Guys.... these are irrelevant at the moment. Pretty much utterly and entirely irrelevant.
And that's true, even without taking into account that BBC article which points out - quite correctly IMV - that coronavirus death numbers may well be simultaneously being overcounted and undercounted, depending on the body reporting.
The only numbers that are worth watching are the number - and especially the ongoing rate of change in that number - of newly identified COVID-19 infections, and the later subset of that, the number of identified cases requiring hospitalisation.
Because that's what the objective of the imposed social distancing measures is all about - suppressing the R0 number of the infection, keeping the infection growth rate down and reducing required hospitalisations.

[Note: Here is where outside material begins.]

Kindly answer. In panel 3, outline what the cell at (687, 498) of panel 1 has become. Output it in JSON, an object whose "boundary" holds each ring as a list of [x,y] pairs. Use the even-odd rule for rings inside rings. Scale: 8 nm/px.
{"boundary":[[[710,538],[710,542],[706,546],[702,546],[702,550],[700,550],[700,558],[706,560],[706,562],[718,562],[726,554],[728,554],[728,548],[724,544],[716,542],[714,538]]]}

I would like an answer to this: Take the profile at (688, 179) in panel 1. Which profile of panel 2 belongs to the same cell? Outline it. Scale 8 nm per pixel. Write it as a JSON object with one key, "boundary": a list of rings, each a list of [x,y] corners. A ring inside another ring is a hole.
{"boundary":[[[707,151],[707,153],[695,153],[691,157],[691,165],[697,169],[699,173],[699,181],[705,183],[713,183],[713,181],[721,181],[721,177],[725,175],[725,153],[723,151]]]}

Succeeding in doing that will of course eventually result in less deaths - but that shift in mortality trend won't be visible for weeks. So why lhe Hell would anyone look at a data point that literally cannot help but be at least 4 weeks behind the curve in displaying anything useful or enlightening?

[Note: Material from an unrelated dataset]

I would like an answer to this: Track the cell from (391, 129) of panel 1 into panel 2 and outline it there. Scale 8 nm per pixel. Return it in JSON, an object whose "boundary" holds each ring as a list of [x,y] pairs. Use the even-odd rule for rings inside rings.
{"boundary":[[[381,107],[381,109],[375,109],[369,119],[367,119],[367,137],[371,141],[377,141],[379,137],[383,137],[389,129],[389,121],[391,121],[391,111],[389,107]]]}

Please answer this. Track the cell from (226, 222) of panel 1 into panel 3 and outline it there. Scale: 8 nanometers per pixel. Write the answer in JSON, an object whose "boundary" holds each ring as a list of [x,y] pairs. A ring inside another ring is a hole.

Currently, the US new infection growth rate is somewhere between 7 and 8% when averaged over the last few days. This means that the US is currently adding around 34,000 newly identified coronavirus cases every 24 hours. If this rate merely persists for just another 7 days, by April 15th, the US will be adding around around 50,000 new cases every 24 hours.
One hopes that Hashi's guesstimate of the infection rate then plateauing over the following 5 days, then starting to drop turns out to be accurate... because if he's wrong, then the infection numbers start to look more than concerning as one progresses throughout the rest of April.
But even even if on April 16th there was all of a sudden zero new cases, the COVID-19 death numbers would continue to climb for a whole month after that point, bearing in mind treatment time combined with reporting delays - because of the cases already in the pipeline.
Hence why, although I've made a few hopefully informed predictions, namely:-
At least 750,000 US infections by April 15th (though I admit I might have overcalled this by a day or two - it might take until the 18th to hit that figure)
At least 33,000 US deaths by the end of April (that figure I'm certain I've undercalled)
At least 100,000 US deaths by the end of 2020
At least a 7 figure number of global deaths by the end of 2020.
Those last two figures I'm fairly sure I've undercalled too, but will wait till the end of April to see how things are trending then.
As I said to Obi a few posts back, come May 1st, with the benefit not of hindsight, but of a view on what the trends are looking like then, I'll happily admit I was wrong, if that's how things look then. But if by that point, the US has over a million cases of infection (which it will) AND has a new infection growth rate of 5% or more (which it may well, though this is less certain), then I won't be apologising, because the month of May will then deliver some pretty nasty additional numbers.
Hashi Lebwohl wrote:You specifically asked me for a number of days, not a number of deaths. I answered the question as it was asked.
Entirely agreed and I wasn't intending to suggest anything else. But as per stated earlier, the question I posed was about growth curve in identified COVID-19 infections... I'd never have asked you for an irrelevant number of deaths estimate.
As above, I sincerely hope that your guesstimate that the US will be over the crest of the peak of new infections by Apr 20th is bang on accurate. Sadly from looking at the daily audited figures (and yes, just on confirmed infections), I ever more strongly suspect that you're bang on mistaken - but we'll see soon enough.